Sanat İhtiyacı
Hepimizin sanata ihtiyacı var esasında ama bunun farkında olanlar veya olmayanlar diye ikiye ayrılıyor insanlar.
Sanata ihtiyacımız var, özellikle de bölünmüş, siyaset üretmeyen ve dar kafalılığın hüküm sürdüğü bu adada.
Her insanın içinde ancak sanatın doldurabileceği varoluşsal bir boşluk vardır.
Sanatla ilişkisi olmayan insanlar kaba ve çiğdir.
Sanatla ilişkisi olmayan insanların kafası tek yönlü çalışır.
Sanat, güzelliği görmemizi ve ondan haz almamıza yardımcı olur.
İçimizdeki hayvanı yumuşatmasına ve inceltmesine ihtiyacımız var sanatın.
İnsanlığın bilimsel ve teknolojik başarısından çok, sanatsal başarısı ilgilendiriyor beni. Bilimsel ve teknolojik gelişme olarak öyle bir yere geldik ki, her şeyi o kadar kurcaladık ki, bedeni, ruhu, hepsinden daha önemlisi doğayı bozduk.
Burada üretilen sanatın çoğu hobi sanattır, oyalanma sanatıdır. Boş vakitleri değerlendirmek için yapılan işler sanat adı altında sergileniyor, paylaşılıyor.
Kendini sanatına adayanlar o kadar az ki.
Sanatçı için ticari iş yapmak zorunluluktur. Yalnız bu noktada, sanatçının sistemle nasıl uzlaştığı ve ne kadar ödün verdiği sanatını da belirliyor sonuçta.
Evet, kötü veya vasat sanat yapan ama iyi niyetli, barışçı ve ilerici birçok ‘sanatçı’ var Kıbrıs’ta. Yüzeysel, üstünkörü, klişe işler yapıyorlar çoğunlukla. WC sanatı ve çöp sanatı bile var aralarında. Sergi değil, parti veya minik bir karnaval yapıyorlar.
Olsun. Sosyalleşmeye, yeni insanlar tanımaya, eğlenmeye de ihtiyacımız var.
Manchester’da yaşarken bar arkadaşım besteci John tanıdığım en sanatçı sanatçıydı. Yedi yıl boyunca ne gördüm ne duydum herhangi bir bestesini.
Buna karşın ticari hiçbir iş yapmaz, para karşılığında piyano çalmaz, tam bir sanatçı gibi yaşardı hayatını. Yani söylemeye çalıştığım, sanatçı gibi yaşayabilmek de marifet.

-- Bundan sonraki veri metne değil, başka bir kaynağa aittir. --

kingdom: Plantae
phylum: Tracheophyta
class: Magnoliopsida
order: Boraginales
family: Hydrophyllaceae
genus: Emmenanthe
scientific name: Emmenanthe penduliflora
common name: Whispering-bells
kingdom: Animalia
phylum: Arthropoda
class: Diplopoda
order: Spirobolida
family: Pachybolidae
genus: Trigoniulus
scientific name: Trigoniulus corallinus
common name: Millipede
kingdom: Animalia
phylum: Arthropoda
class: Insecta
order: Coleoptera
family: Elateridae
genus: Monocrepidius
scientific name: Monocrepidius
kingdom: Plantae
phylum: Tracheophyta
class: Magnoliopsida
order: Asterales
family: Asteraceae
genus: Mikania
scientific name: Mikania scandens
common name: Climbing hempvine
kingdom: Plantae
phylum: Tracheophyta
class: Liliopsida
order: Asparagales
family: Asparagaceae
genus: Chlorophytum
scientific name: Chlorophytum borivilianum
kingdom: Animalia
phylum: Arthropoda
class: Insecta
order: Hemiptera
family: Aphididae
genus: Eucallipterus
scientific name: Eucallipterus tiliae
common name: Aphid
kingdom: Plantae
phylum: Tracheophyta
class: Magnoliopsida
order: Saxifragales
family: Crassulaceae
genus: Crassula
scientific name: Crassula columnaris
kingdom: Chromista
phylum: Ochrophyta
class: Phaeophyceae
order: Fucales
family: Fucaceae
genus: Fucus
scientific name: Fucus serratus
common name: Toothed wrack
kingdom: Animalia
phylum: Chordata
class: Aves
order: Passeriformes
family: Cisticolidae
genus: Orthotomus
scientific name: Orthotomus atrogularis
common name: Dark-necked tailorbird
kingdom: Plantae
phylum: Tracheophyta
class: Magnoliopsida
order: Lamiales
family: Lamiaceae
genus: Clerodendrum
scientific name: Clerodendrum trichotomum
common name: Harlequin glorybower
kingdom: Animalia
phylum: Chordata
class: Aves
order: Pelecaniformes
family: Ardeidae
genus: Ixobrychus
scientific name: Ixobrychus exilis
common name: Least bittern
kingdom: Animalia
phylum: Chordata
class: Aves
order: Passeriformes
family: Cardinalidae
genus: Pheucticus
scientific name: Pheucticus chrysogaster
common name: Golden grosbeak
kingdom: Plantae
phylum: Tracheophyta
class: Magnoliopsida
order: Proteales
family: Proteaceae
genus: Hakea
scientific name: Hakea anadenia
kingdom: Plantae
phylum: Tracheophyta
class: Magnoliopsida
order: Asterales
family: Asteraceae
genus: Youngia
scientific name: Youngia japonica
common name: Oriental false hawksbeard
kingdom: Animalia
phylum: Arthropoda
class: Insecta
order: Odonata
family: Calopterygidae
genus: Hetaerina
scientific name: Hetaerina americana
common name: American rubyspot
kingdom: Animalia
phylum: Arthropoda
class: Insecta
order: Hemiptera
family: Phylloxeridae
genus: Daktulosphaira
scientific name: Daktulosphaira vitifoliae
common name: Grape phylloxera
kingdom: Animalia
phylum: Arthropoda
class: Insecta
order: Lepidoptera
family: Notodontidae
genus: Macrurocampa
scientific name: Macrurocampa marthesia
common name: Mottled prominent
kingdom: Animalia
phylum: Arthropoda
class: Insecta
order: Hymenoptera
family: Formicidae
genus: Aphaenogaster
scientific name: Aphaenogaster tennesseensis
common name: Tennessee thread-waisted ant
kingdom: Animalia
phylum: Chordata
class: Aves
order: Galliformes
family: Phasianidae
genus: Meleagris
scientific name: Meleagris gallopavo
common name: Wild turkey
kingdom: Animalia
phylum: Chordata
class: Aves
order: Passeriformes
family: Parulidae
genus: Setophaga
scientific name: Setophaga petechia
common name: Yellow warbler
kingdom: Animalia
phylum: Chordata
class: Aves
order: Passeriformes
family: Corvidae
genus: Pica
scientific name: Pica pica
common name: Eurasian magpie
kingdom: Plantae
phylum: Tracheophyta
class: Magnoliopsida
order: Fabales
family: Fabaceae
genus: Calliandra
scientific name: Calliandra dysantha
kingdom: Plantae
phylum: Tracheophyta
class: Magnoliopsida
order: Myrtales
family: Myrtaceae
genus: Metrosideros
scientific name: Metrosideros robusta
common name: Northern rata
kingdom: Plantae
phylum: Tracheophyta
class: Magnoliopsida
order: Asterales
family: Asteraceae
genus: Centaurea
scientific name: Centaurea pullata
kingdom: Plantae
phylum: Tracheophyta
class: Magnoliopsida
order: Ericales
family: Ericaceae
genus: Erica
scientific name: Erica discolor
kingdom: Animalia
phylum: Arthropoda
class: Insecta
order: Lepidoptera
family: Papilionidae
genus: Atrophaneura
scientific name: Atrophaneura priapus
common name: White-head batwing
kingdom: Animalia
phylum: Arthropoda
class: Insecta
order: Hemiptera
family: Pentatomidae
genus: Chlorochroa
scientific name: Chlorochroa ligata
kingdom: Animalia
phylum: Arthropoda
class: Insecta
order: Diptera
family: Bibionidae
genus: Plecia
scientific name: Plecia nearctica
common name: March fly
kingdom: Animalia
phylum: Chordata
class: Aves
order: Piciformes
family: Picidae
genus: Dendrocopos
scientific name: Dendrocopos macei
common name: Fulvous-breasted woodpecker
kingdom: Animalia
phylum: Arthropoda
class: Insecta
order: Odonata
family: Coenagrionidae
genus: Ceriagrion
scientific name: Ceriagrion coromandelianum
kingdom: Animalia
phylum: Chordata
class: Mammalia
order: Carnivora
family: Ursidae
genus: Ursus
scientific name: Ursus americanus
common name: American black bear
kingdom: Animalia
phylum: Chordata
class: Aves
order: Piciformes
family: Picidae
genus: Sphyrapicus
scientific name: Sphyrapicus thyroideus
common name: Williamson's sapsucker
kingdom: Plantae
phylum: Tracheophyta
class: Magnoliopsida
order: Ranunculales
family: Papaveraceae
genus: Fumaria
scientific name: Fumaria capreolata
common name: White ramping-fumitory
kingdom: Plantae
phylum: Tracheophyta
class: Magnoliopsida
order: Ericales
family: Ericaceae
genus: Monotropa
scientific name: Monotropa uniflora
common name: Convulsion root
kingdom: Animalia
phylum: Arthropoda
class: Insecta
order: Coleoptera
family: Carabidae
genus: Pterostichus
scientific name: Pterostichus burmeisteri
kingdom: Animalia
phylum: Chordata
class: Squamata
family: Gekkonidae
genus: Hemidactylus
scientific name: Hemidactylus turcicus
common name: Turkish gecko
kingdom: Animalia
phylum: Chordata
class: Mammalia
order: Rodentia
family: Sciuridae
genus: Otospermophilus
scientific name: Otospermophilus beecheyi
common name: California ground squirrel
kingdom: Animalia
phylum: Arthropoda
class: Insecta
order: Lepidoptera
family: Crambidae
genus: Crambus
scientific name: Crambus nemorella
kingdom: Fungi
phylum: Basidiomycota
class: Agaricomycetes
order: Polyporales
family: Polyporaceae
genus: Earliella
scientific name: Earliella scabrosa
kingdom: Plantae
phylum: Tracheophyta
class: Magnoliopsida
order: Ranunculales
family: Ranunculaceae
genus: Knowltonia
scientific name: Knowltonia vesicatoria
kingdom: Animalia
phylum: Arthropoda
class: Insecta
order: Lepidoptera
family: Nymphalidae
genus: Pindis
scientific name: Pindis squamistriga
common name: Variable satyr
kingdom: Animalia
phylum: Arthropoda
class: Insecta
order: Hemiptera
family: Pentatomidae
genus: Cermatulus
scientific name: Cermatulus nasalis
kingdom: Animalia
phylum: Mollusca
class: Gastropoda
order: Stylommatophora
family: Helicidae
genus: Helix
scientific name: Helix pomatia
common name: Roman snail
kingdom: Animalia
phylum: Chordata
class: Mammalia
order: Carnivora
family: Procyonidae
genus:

Takdir etmek gerek böyle yaşayanları.
Egosu sanatından çok daha büyük olanlar veya her cümlesine ben diye başlayan, üç beş saat aralıksız sanatıyla ilgili konuşan ama ortada sanatı olmayan ‘sanatçılar’ en rahatsız edici, en çekilmez olanlar benim için.
Kimisi de yetenekli olmaya yetenekli fakat geçim derdinden, işten güçten, çoluk çocuktan sanatını geliştirmek için zaman bulamıyor. Bu nedenle gelişemiyor sanatı, cılız kalıyor.
Varsın Sanatçı çok, sanat az, olsun. Kötü veya vasat sanat, iyi, nitelikli sanattan daha az, olsun, ne çıkar. Yapmasınlar mı yani?
Bırakın yapsınlar, bırakın üretsinler, herkes gibi ruhlarını kurtarmaya çalışıyor onlar da. Bırakın kurtarsınlar ruhlarını, kurtarabilirlerse eğer.
Sanatçılar Kıbrıs sorununu çoktan çözdü, siyasetçiler uğraşıyor hala daha. Ve öyle gösteriyor ki birkaç kuşak siyasetçi daha uğraşacak bunun için.
Kuşkusuz iyileştirir sanat, ama bir bedeli var bunun. Kestirmeden iyileşme olmaz.
Derine dalmak gerek bunun için. Ve görünen o ki insanın ruhunu din ve siyaset değil, doğaya yakınlık ve sanat kurtaracak.